_Named joint coordinates_

----

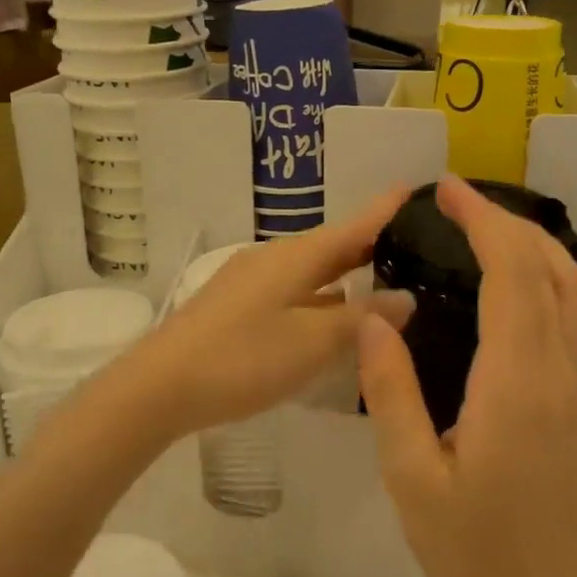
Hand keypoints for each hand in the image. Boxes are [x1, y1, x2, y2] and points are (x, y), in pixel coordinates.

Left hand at [117, 189, 413, 441]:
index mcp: (295, 257)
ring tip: (382, 279)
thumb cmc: (243, 359)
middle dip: (370, 243)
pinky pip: (292, 291)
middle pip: (332, 246)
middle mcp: (273, 259)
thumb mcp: (312, 342)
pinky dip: (320, 297)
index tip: (416, 190)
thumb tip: (406, 298)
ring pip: (310, 271)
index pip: (353, 226)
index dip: (385, 210)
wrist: (160, 387)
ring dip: (345, 273)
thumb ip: (361, 319)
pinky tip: (331, 316)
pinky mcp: (235, 306)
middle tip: (414, 243)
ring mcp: (249, 282)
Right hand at [357, 175, 576, 576]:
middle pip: (550, 266)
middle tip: (454, 202)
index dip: (482, 222)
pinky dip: (542, 275)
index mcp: (513, 380)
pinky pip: (568, 313)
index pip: (510, 273)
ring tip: (479, 229)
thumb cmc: (476, 550)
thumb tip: (374, 319)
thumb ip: (393, 391)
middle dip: (507, 220)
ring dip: (531, 243)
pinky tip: (505, 283)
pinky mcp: (570, 398)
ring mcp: (570, 382)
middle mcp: (553, 368)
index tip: (444, 192)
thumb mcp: (412, 476)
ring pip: (570, 286)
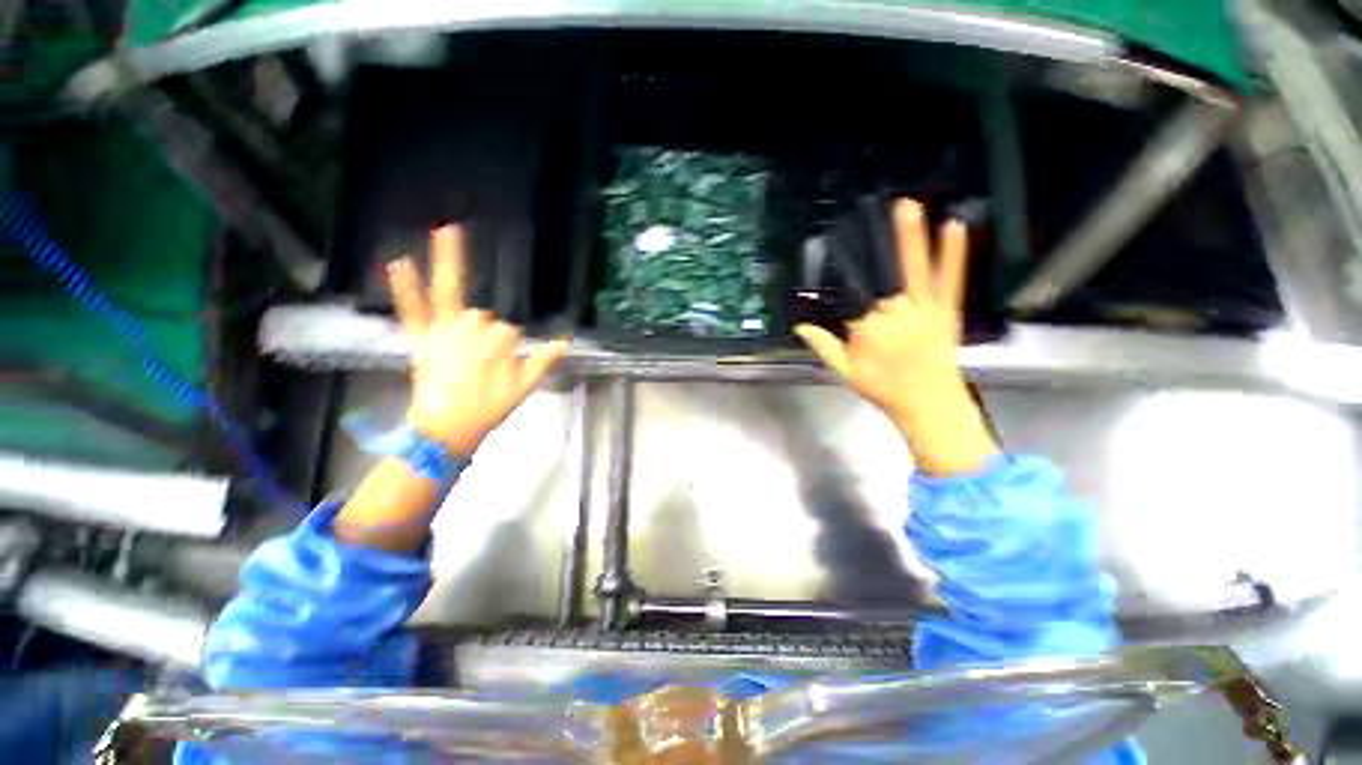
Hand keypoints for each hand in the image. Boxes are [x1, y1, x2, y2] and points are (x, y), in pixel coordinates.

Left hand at [387, 225, 567, 456]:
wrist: (449, 428)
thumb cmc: (489, 408)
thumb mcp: (525, 387)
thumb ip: (543, 361)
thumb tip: (565, 343)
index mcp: (499, 342)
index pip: (509, 333)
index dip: (507, 351)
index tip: (501, 373)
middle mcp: (473, 330)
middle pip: (485, 319)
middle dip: (486, 338)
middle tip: (479, 368)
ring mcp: (445, 331)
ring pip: (461, 309)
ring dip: (465, 324)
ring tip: (462, 354)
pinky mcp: (423, 338)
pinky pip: (413, 308)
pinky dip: (405, 287)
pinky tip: (399, 263)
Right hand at [796, 199, 996, 474]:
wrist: (929, 404)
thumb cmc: (884, 389)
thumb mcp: (845, 371)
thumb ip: (823, 346)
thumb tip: (800, 326)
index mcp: (869, 329)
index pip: (853, 299)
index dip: (844, 279)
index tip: (837, 254)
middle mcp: (896, 314)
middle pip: (883, 275)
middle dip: (880, 242)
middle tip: (875, 209)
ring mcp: (924, 309)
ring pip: (915, 269)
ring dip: (912, 237)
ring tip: (909, 206)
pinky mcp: (946, 310)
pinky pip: (950, 279)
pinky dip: (954, 253)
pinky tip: (956, 226)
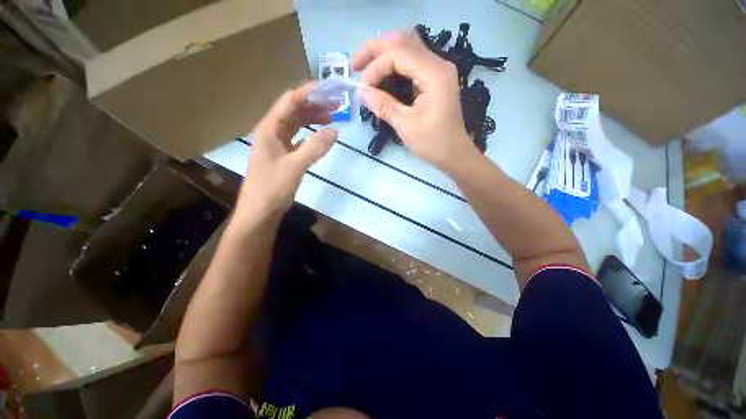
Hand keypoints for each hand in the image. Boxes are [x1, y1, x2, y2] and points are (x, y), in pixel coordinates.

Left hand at [236, 82, 337, 222]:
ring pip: (297, 124)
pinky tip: (321, 135)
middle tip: (335, 104)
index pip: (289, 101)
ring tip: (332, 116)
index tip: (329, 88)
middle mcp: (272, 132)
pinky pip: (299, 138)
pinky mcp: (284, 155)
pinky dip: (311, 134)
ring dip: (313, 118)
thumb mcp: (294, 167)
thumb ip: (314, 148)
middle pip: (293, 110)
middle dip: (314, 104)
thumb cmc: (272, 188)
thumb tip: (335, 131)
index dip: (308, 92)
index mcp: (269, 129)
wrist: (260, 211)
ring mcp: (278, 144)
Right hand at [353, 32, 477, 172]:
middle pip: (403, 41)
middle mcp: (438, 64)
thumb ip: (383, 105)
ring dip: (384, 54)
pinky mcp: (434, 79)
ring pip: (407, 47)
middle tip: (355, 65)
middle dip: (375, 50)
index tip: (361, 90)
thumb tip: (360, 93)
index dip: (374, 68)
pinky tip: (382, 75)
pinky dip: (393, 64)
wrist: (454, 153)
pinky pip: (411, 61)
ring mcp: (437, 70)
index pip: (398, 54)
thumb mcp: (406, 125)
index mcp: (434, 73)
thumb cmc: (433, 143)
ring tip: (365, 67)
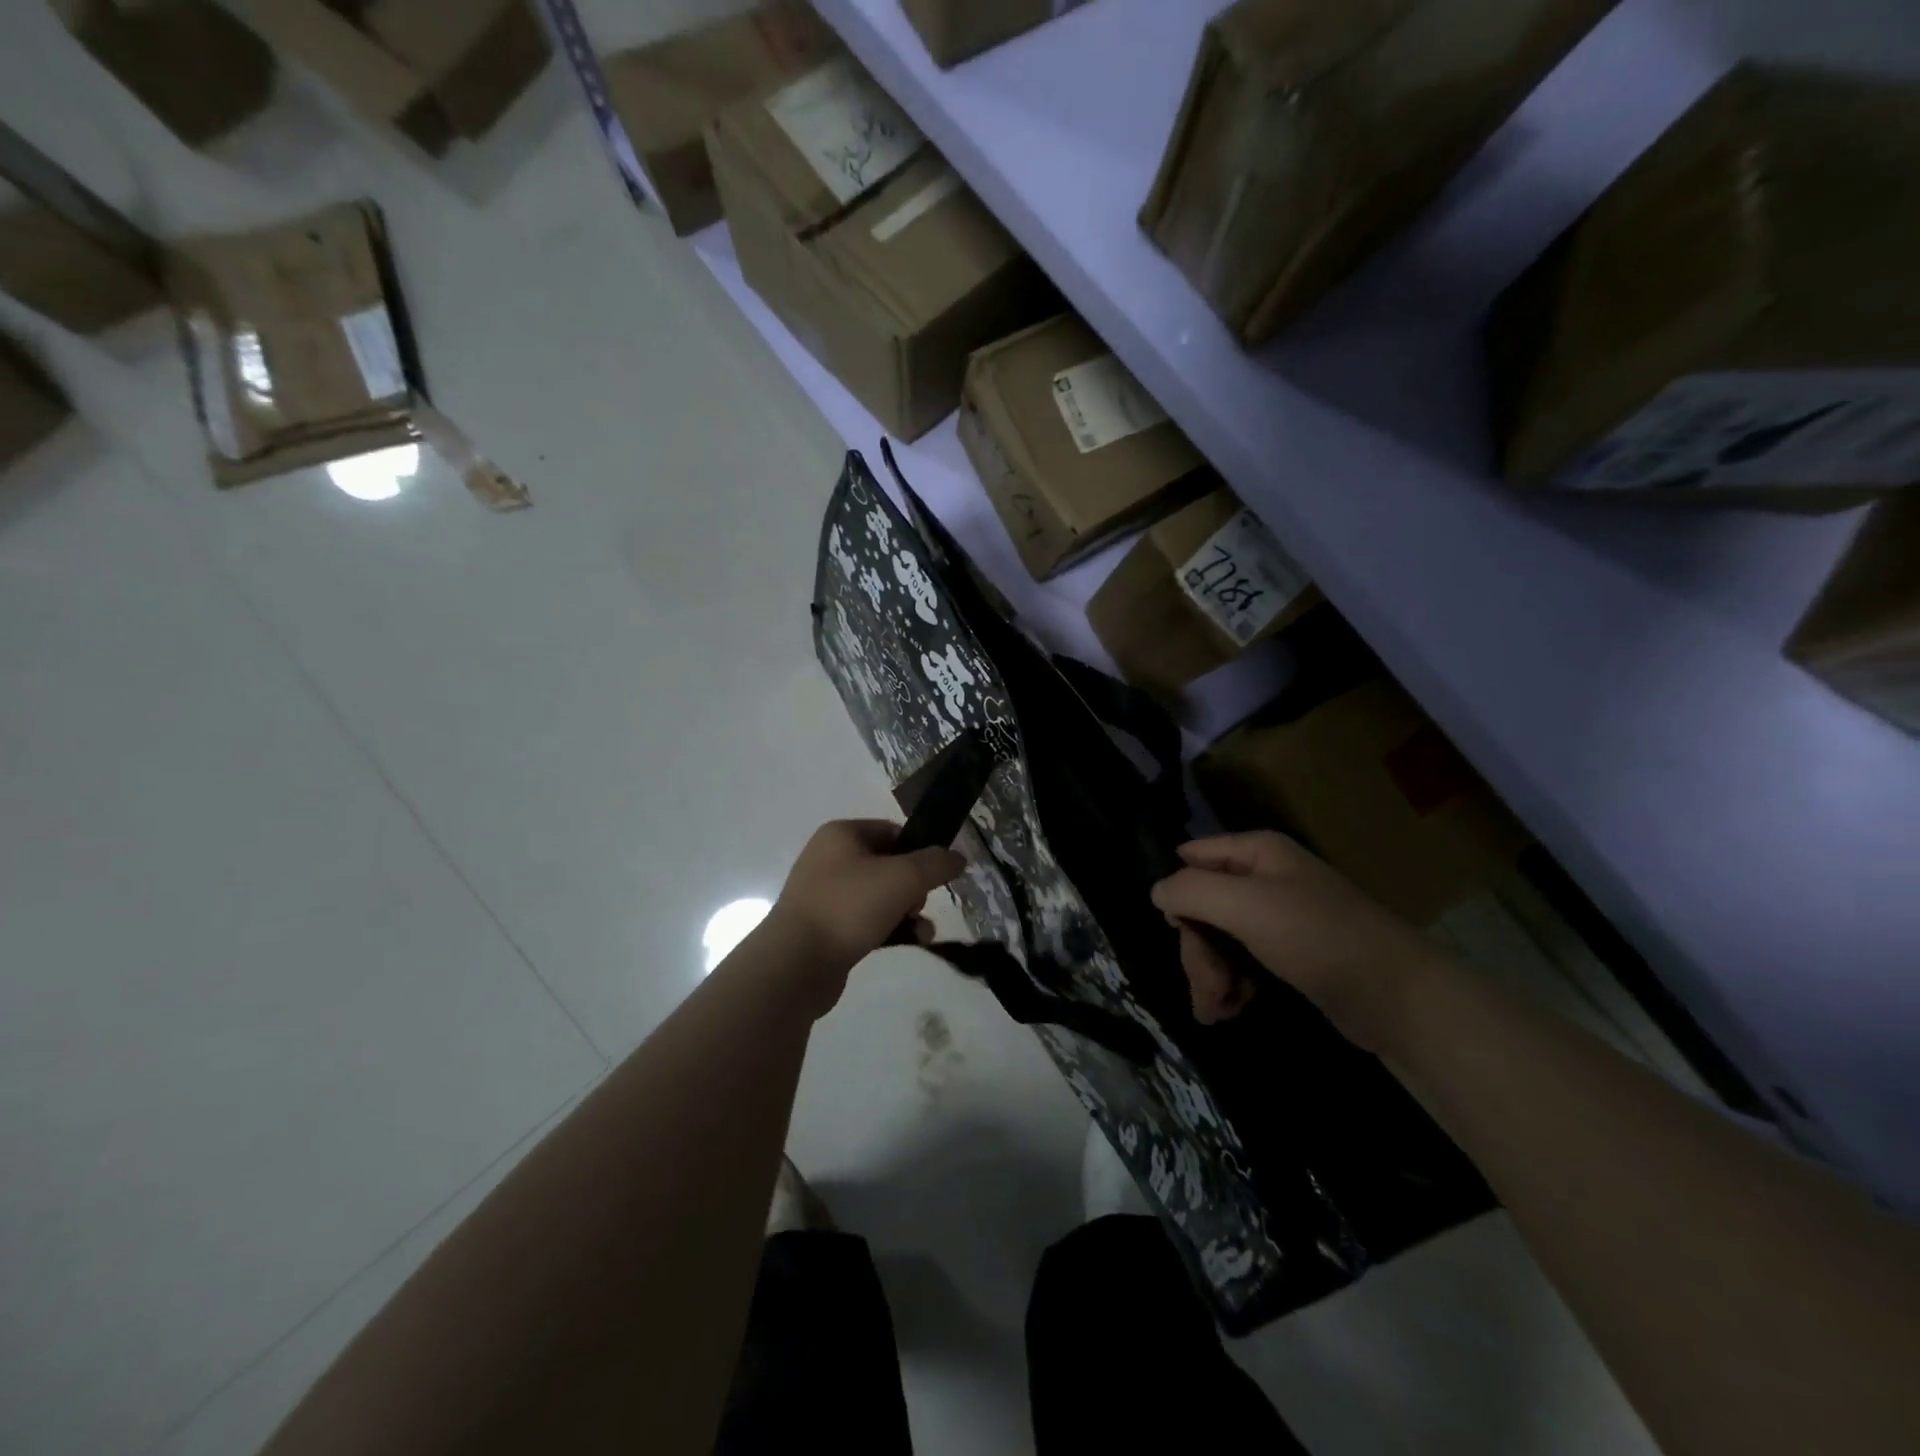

----

_WHAT IS BEING ASKED_
Your reply should restate every entry exactly, with the pictures left out.

_WRITTEN SOLUTION_
Hand keypoints for each hand in the image. Boxes are [x1, y1, x2, y2] and points are (x, y), in pixel coordinates.

Left hand at [117, 189, 413, 441]:
index mcp: (295, 257)
ring tip: (382, 279)
thumb cmc: (243, 359)
middle dip: (370, 243)
pinky pip: (292, 291)
middle pip: (332, 246)
middle mcp: (273, 259)
thumb mcp: (312, 342)
pinky dip: (320, 297)
index tip: (416, 190)
thumb tip: (406, 298)
ring pip: (310, 271)
index pip: (353, 226)
index dip: (385, 210)
wrist: (160, 387)
ring dip: (345, 273)
thumb ip: (361, 319)
pinky tip: (331, 316)
pinky mcp: (235, 306)
middle tip: (414, 243)
ring mcp: (249, 282)
Right hand at [357, 175, 576, 576]:
middle pip: (550, 266)
middle tip: (454, 202)
index dip: (482, 222)
pinky dip: (542, 275)
index mcp: (513, 380)
pinky pip: (568, 313)
index pip: (510, 273)
ring tip: (479, 229)
thumb cmc: (476, 550)
thumb tip: (374, 319)
thumb ip: (393, 391)
middle dip: (507, 220)
ring dip: (531, 243)
pinky tip: (505, 283)
pinky mcp: (570, 398)
ring mcp: (570, 382)
middle mcp: (553, 368)
index tip: (444, 192)
thumb mcp: (412, 476)
ring pip: (570, 286)
Hand keypoints for each hand in the image. Boxes are [x1, y1, x2, y2] and points are (x, y), in pixel coordinates.

Left hand at [387, 225, 567, 456]:
wrist: (449, 428)
thumb cmc: (489, 408)
thumb mcp: (525, 387)
thumb ip: (543, 361)
thumb tip: (565, 343)
index mcp: (499, 342)
index pip: (509, 333)
index dip: (507, 351)
index tip: (501, 373)
middle mcp: (473, 330)
middle pip: (485, 319)
middle dip: (486, 338)
middle tip: (479, 368)
ring mcp: (445, 331)
ring pip: (461, 309)
ring dip: (465, 324)
ring tip: (462, 354)
pinky mcp: (423, 338)
pinky pip: (413, 308)
pinky dip: (405, 287)
pinky tip: (399, 263)
Right hand at [796, 199, 996, 474]:
wrist: (929, 404)
thumb cmc: (884, 389)
thumb mcp: (845, 371)
thumb ip: (823, 346)
thumb tip: (800, 326)
index mcp: (869, 329)
index pip: (853, 299)
index dip: (844, 279)
index tip: (837, 254)
middle mcp: (896, 314)
middle pip: (883, 275)
middle dip: (880, 242)
middle tip: (875, 209)
ring mcp: (924, 309)
ring pip: (915, 269)
ring dip: (912, 237)
ring tip: (909, 206)
pinky mcp: (946, 310)
pinky pip: (950, 279)
pinky dip: (954, 253)
pinky tip: (956, 226)
Hand keypoints for each hand in the image. Boxes are [x1, y1, x2, y2] and points are (x, y), in pixel coordinates.

Left hand at [236, 82, 337, 222]:
ring pip: (297, 124)
pinky tip: (321, 135)
middle tip: (335, 104)
index pip: (289, 101)
ring tip: (332, 116)
index tip: (329, 88)
middle mcp: (272, 132)
pinky pip: (299, 138)
pinky mcp: (284, 155)
pinky dip: (311, 134)
ring dip: (313, 118)
thumb mcp: (294, 167)
thumb ip: (314, 148)
middle pip: (293, 110)
middle dip: (314, 104)
thumb cmc: (272, 188)
thumb tip: (335, 131)
index dip: (308, 92)
index mcp: (269, 129)
wrist: (260, 211)
ring mcp: (278, 144)
Right hand at [353, 32, 477, 172]:
middle pip: (403, 41)
middle mcp: (438, 64)
thumb ip: (383, 105)
ring dip: (384, 54)
pinky mcp: (434, 79)
ring pip: (407, 47)
middle tip: (355, 65)
middle dip: (375, 50)
index tip: (361, 90)
thumb tip: (360, 93)
index dip: (374, 68)
pinky tip: (382, 75)
pinky dip: (393, 64)
wrist: (454, 153)
pinky pip: (411, 61)
ring mcp: (437, 70)
index pip: (398, 54)
thumb mcp: (406, 125)
index mcp: (434, 73)
thumb cmc: (433, 143)
ring tip: (365, 67)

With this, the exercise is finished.